Le ministre de la Santé, Mohamed Seddik Ait Messaoudene, a reçu mercredi à Alger Wang Yunfu, directeur chinois de la Commission de la santé de la province du Hubei.
La rencontre, tenue en présence d’une délégation chinoise et de cadres du ministère, marque une nouvelle étape dans le renforcement de la coopération sanitaire entre l’Algérie et la Chine.
Les deux parties rappellent d’abord la solidité de leurs relations. Celles-ci remontent aux années 1960. Depuis, les échanges d’expertises et les missions médicales se poursuivent.
Ainsi, le ministre algérien met en avant les priorités nationales. Il appelle à renforcer les programmes conjoints dans plusieurs spécialités.
Neurochirurgie, technologies de pointe et chirurgie cardiaque pédiatrique
Ait Messaoudene insiste sur le développement de la neurochirurgie. Il demande également un transfert plus large de technologies avancées.
De plus, il propose d’élargir la coopération à la chirurgie cardiaque pédiatrique. Pour lui, ces partenariats permettront d’améliorer rapidement le niveau de prise en charge.
Le ministre évoque aussi la gynécologie-obstétrique.
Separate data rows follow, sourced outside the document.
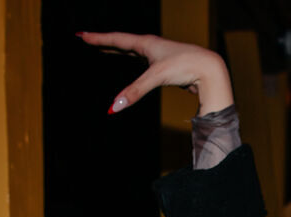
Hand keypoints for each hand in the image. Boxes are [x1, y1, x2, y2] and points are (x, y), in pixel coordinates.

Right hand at [77, 32, 233, 116]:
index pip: (115, 39)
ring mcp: (158, 55)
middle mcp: (151, 46)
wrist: (209, 69)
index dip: (97, 39)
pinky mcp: (165, 66)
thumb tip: (114, 107)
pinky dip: (131, 59)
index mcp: (146, 43)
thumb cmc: (185, 66)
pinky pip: (142, 60)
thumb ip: (134, 92)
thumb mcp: (156, 78)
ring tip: (105, 48)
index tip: (81, 35)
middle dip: (104, 41)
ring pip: (132, 50)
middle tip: (87, 39)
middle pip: (121, 42)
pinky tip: (134, 61)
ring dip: (117, 49)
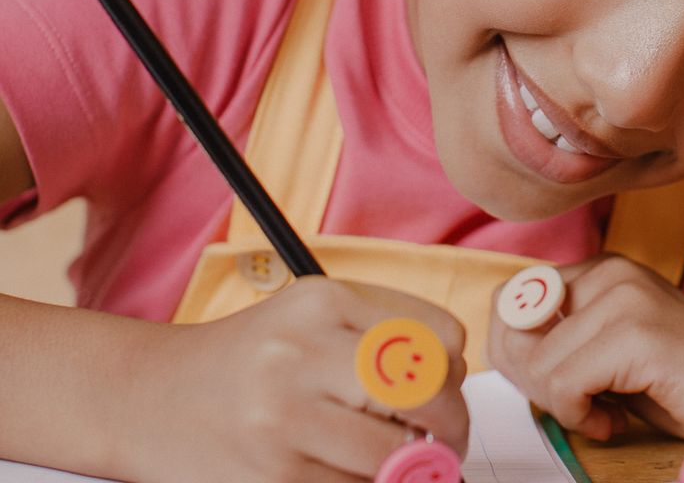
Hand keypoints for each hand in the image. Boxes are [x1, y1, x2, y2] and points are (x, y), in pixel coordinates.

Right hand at [129, 276, 467, 482]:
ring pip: (394, 455)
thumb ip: (382, 337)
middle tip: (444, 441)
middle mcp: (303, 353)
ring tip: (393, 460)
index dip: (453, 373)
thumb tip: (451, 385)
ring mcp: (284, 420)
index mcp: (324, 300)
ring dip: (407, 467)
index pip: (437, 337)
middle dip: (449, 426)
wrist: (147, 397)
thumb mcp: (312, 318)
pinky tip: (346, 472)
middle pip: (427, 393)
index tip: (447, 390)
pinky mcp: (270, 479)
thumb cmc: (245, 359)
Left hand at [488, 254, 683, 451]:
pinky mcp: (636, 334)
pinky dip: (581, 416)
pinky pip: (565, 384)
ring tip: (607, 413)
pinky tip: (617, 420)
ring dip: (564, 407)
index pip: (510, 301)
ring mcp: (622, 298)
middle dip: (534, 384)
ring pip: (538, 365)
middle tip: (578, 406)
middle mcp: (607, 273)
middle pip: (514, 332)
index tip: (554, 387)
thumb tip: (505, 352)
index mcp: (599, 271)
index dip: (516, 355)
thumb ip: (565, 342)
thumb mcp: (613, 352)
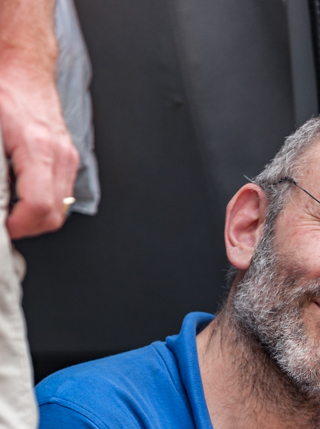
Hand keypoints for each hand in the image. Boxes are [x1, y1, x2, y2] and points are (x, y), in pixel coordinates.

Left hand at [0, 61, 78, 237]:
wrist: (26, 66)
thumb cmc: (6, 88)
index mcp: (38, 147)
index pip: (38, 205)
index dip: (19, 224)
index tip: (4, 226)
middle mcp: (59, 155)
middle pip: (53, 215)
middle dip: (28, 227)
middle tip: (6, 224)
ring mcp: (67, 159)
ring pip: (60, 210)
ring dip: (36, 218)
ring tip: (13, 211)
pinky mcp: (68, 160)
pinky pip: (62, 196)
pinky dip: (44, 205)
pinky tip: (23, 197)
Il souhaite renforcer la prise en charge des accidents vasculaires cérébraux grâce à des protocoles thérapeutiques intégrés.
Par ailleurs, il met en avant l’usage croissant de l’intelligence artificielle dans les services hospitaliers.
Selon lui, cette technologie aidera à moderniser le diagnostic et la gestion des patients.
Enfin, il souligne l’importance de la maintenance des équipements médicaux pour garantir la continuité des services.
Un partenariat élargi à la lutte contre les épidémies et la santé mère-enfant
Pour sa part, le chef de la délégation chinoise présente une vision globale du partenariat. Il propose de développer la coopération dans la lutte contre les épidémies et la santé mère-enfant.
Il insiste également sur le soutien aux programmes de prévention des maladies tropicales. En outre, il met en avant le potentiel de la médecine traditionnelle chinoise en Algérie.
Vers un nouvel accord pour moderniser le système de santé
À la fin de la réunion, les deux parties réaffirment leur engagement commun. Elles conviennent de mettre en place des mécanismes de suivi précis.
L’objectif est clair : concrétiser les projets sur le terrain.Ainsi, un nouvel accord sera signé prochainement. Il permettra d’améliorer la prise en charge sanitaire et d’appuyer les objectifs nationaux de développement du secteur.